**TEXTO DE LEITURA:**
####
Cerca de 2.500 anos depois, uma rede de várias cidades pré-hispânicas foi descoberta na floresta amazónica no Equador. Escondidos e enterrados desde os anos 300-600 d.C. foram agora revelados bairros, terrenos agrícolas e estradas, todos interligados com sistemas de rega. Estes núcleos urbanos têm mais mil anos do que qualquer outra sociedade amazónica conhecida. É um vale perdido de cidades revelado graças a nova tecnologia.

As conclusões reveladas na revista científica Science são o resultado de mais de duas décadas de investigação do Centro Nacional de Pesquisa Científica francês. Quando as descobertas foram vistas pela primeira vez, há quase 30 anos, o arqueólogo Stéphen Rostain “não tinha a certeza de como tudo se encaixava”, cita o The Guardian. Agora, através de trabalhos arqueológicos no terreno e do mapeamento feito com tecnologia de sensores a laser — foi usada a LIDAR, uma técnica de detenção remota utilizada em áreas de difícil acesso —, é possível analisar este sistema de núcleos urbanos.
####
**LINHAS EXTRAÍDAS:**
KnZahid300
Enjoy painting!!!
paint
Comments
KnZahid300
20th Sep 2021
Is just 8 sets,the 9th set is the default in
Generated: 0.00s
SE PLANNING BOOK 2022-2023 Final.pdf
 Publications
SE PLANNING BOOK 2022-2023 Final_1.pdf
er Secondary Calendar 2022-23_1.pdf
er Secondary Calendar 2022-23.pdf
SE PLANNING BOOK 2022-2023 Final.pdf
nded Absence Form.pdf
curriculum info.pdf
####
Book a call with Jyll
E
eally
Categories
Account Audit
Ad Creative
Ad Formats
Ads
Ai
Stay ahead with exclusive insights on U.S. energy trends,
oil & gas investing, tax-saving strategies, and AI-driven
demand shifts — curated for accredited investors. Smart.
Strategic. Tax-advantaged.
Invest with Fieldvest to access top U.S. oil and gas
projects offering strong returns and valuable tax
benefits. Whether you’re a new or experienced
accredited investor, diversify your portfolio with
####
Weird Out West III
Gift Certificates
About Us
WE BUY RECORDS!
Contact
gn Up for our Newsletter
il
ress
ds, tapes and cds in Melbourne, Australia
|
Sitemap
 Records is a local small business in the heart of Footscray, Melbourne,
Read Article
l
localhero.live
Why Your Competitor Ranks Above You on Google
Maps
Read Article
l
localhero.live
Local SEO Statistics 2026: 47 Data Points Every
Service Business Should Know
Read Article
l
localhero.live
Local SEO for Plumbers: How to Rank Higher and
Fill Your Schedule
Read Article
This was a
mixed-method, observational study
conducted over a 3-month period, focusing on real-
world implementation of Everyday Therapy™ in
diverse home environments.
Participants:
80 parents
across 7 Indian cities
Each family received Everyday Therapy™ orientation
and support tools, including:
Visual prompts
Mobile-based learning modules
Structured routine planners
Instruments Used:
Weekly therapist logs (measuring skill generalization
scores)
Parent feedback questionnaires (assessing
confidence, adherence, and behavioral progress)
####
**TAREFA 1:** Segundo a frase do texto sobre as cidades da Amazónia que começa por «Escondidos e enterrados», que três coisas foram agora reveladas?
**TAREFA 2:** Escreva o que vem a seguir no texto sobre as cidades da Amazónia, a partir da última frase apresentada.
As linhas acima não têm qualquer relação com o texto sobre as cidades da Amazónia.

**RESPOSTA 1:** Bairros, terrenos agrícolas e estradas.

**RESPOSTA 2:**
Compostas por plataformas monumentais, praças, ruas, terraços agrícolas e mais de 6.000 construções distribuídas num padrão geométrico ligado por estradas que se estendem por 10 a 20 quilómetros e estão interligadas com as zonas de drenagem fluvial, estas cidades, descobertas no vale do Upano, ao longo dos Andes orientais, albergavam pelo menos 10 mil agricultores das culturas Kilamope e Upano — chegando aos 30.000 — entre os anos 500 a.C. e 300 a 600 d.C. Para o arqueólogo Michael Heckenberger, da Universidade da Florida, estes valores “mostram uma ocupação muito densa e uma sociedade extremamente complicada”.

Uma imagem LIDAR do Vale do Upano, no Equador, fornecida pelo arqueólogo Stéphen Rostain

Liderados por Stéphen Rostain, os investigadores acreditam que o número de pessoas que habitava nestas cidades é comparável ao investimento humano utilizado pelos Maias nas terras baixas. “Os Incas e os Maias construíram com pedra, mas as pessoas da Amazónia não tinham pedra disponível para construir — usavam lama. É uma quantidade imensa de trabalho”, disse José Iriarte, arqueólogo da Universidade de Exeter, que não participou na investigação, acrescentando que para construir estes núcleos urbanos terá sido necessário um elaborado e organizado sistema de trabalho. “É um vale perdido de cidades, é incrível”, resume Stéphen Rostain.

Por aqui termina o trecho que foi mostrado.